Saturday, July 7, 2007

When the Postal Service Delivers

From September of 2006, when I stopped getting The New Yorker, until this last Thursday, the postal service had failed me. My campus center box was perpetually filled with intracampus leaflets. The occasional snippet of paleontological news or Halloween card from older relatives provided a brief morale boost, but nothing to redeem my confidence in the mail.

This situation changed last Thursday with the delivery of a thoroughly-taped smallish rectangular box. My aunt and uncle had providentially shipped a care package containing toxic waste.


When I was somewhere short of six years old, a collection of family made a trip to Palm Springs. On the journey, we encountered a candy store that stocks comedic confections. The stop remains one of my most vivid memories from that trip, beside a harrowing incident in the shallow end of a swimming pool watching my brief existence flash before my eyes.

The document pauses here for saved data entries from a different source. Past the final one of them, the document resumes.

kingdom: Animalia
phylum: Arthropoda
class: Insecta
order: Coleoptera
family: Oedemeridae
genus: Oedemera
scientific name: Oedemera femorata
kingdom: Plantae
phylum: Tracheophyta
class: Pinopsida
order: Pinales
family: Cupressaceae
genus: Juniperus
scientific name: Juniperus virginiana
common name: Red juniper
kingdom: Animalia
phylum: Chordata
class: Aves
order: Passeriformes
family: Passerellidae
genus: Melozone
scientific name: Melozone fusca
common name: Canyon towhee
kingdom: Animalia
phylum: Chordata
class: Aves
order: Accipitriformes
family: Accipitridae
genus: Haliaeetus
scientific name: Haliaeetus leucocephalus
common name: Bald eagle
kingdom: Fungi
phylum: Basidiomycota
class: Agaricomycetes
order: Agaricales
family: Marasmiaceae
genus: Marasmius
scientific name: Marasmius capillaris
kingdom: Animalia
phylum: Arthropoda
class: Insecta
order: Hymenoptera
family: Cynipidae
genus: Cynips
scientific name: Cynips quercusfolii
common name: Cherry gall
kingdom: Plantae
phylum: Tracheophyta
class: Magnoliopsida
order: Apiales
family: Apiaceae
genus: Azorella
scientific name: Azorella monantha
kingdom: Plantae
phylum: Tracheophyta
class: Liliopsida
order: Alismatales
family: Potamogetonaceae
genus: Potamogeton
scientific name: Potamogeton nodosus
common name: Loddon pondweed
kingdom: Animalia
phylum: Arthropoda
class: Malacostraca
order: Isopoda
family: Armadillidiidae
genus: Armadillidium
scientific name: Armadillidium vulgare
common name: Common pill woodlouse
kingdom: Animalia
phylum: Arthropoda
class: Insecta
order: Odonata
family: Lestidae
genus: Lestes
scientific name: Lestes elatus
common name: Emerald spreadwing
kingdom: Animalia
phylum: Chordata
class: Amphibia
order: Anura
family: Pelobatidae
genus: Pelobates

As an avid thumb-sucker in those days, my favorite purchase was a giant sour candy thumb. For the next decade, I reaped incalculable pleasure from staring at the pristine package in my glass candy jar. One day I'll have a psychiatrist analyze my overattachment to candy.

My aunt and uncle somehow remembered how much I loved that shop, so when they stopped by there recently, they got a small selection for deprived Nephew Miller. Of the contents of my newly received care package, the most apt is the Mallow Dog.

After his penetrating coverage of Nathan's Hot Dog Eating Contest, you think JT could have identified the Mallow Dog as marshmallow in composition. I guess there's always room for improvement in literary analysis.

The next item found in the exhibit could be slightly more nutritious, assuming it's ever consumed. Considering the surprising number of underground dog food eaters various sources claim exist, I hope my relatives don't count me among their deviant ranks...


The final gift that the USPS beneficiently passed along is especially touching. My uncle and I share a genetic inclination (some might also call it a defect) for humor lavatorial in nature.


Let me thank the Postal Service for sponsoring something beside a Tour de France team--Miller's happiness.